TASK INSTRUCTIONS: A single figure is expected: how many lines of the data that follows contain the word "stainless".

(Saved data entries)
___

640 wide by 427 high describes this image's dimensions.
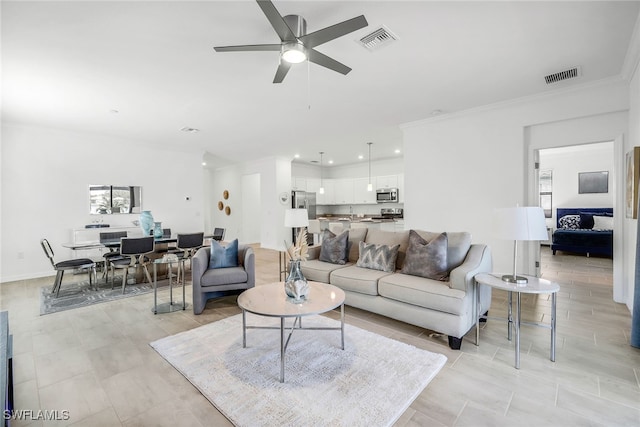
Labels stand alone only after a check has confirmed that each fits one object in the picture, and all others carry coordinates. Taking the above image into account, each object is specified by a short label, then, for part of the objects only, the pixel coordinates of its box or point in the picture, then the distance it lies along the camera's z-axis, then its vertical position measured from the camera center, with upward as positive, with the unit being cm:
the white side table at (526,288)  220 -62
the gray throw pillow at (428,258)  293 -51
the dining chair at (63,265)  411 -77
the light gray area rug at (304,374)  174 -120
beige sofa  251 -77
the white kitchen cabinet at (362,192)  907 +54
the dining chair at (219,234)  571 -47
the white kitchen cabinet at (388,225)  751 -41
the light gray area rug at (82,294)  373 -119
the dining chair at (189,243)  480 -54
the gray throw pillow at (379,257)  331 -56
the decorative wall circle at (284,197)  820 +37
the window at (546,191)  820 +50
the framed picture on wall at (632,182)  276 +26
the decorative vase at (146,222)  504 -19
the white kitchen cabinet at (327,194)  997 +54
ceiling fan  194 +126
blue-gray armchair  333 -80
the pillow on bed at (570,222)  726 -35
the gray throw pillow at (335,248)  376 -50
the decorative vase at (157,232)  512 -38
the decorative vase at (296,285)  236 -61
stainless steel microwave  846 +42
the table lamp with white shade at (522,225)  228 -13
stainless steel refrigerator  874 +27
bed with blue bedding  626 -53
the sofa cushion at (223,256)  372 -59
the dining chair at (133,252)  421 -61
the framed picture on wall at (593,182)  745 +67
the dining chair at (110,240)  461 -53
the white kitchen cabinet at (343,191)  955 +62
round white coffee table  211 -74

___

RESULT OF THIS TASK: 2